En esa última película que Esteban había protagonizado, el actor representaba a un fotógrafo que se enamoraba de una de sus ayudantes, en vez de hacerlo de una de las modelos a las que fotografiaba. Se trataba de una divertida y enternecedora comedia romántica, que perdía todo su encanto cuando dos estúpidos le gritaban advertencias al
protagonista a la vez que le arrojaban palomitas.


—¡No la creas! ¡Es todo mentira! ¡Sólo va contigo por tu dinero! —advertía Esteban, con animados gritos, a su otro yo de la pantalla.


—¡Escapa! ¡Huye ahora que aún estás a tiempo, antes de que se convierta en una bruja amargada! —añadía Pedro, acompañando las delirantes palabras de su amigo.


Paula carraspeó, intentando que le prestaran atención. Finalmente, harta de sus gritos, ella también alzó su voz a ver si así aquellos dos energúmenos la escuchaban.


—¿Se puede saber qué demonios estáis haciendo a las tres de la madrugada?


—¡Joder, la bruja! —dijo Pedro, percatándose al fin de su presencia y haciendo que su amigo riera estruendosamente ante sus payasadas.


—¡Os vais a ir ahora mismo a dormir si no queréis que os patee el trasero! — ordenó Paula. Y se quedó sorprendida ante su rápida obediencia, ya que apagaron el televisor y se levantaron del suelo.

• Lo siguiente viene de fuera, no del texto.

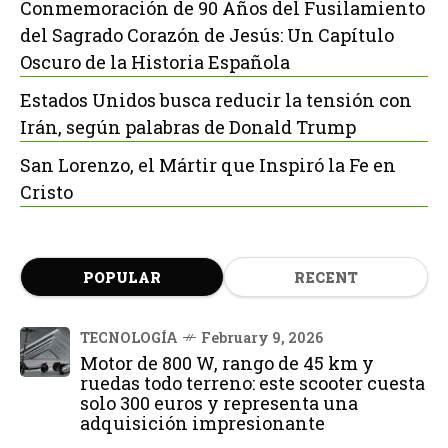
Conmemoración de 90 Años del Fusilamiento
del Sagrado Corazón de Jesús: Un Capítulo
Oscuro de la Historia Española
Estados Unidos busca reducir la tensión con
Irán, según palabras de Donald Trump
San Lorenzo, el Mártir que Inspiró la Fe en
Cristo
POPULAR
RECENT
TECNOLOGÍA
February 9, 2026
Motor de 800 W, rango de 45 km y
ruedas todo terreno: este scooter cuesta
solo 300 euros y representa una
adquisición impresionante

Después de eso, Paula pensó que estaban demasiado borrachos para su bien, cuando los vio jugar a piedra, papel y tijeras algo tambaleantes, negándose en redondo a moverse del sitio hasta que uno de ellos hubiera ganado el juego, al mejor de tres...


—¿Qué diablos estáis haciendo ahora? —preguntó Paula, demasiado confusa y adormilada como para tener paciencia con ellos.


—Decidir quién comparte la cama contigo esta noche —contestaron los dos, inmersos en el juego y sin prestar atención a su encendido humor, que iba caldeándose con cada palabra que salía de la boca de ellos.


—¡Ninguno! —gritó Paula indignada, empujándolos hacia la habitación que compartirían, ya que si los volvía a dejar a sus anchas nadie dormiría esa noche.


—¡Pero yo quería compartir la cama contigo! —se quejó Pedro como un niño mimado.


—Eso no volverá a pasar nunca —declaró Paula, cerrando la puerta en las narices del tentador pelirrojo, totalmente decidida a cumplir su palabra. Luego se marchó hacia el sofá, donde al fin podría hacer sin interrupción lo que tanto deseaba en esos momentos: dormir a pierna suelta y disfrutar de un maravilloso sueño donde nadie la molestara.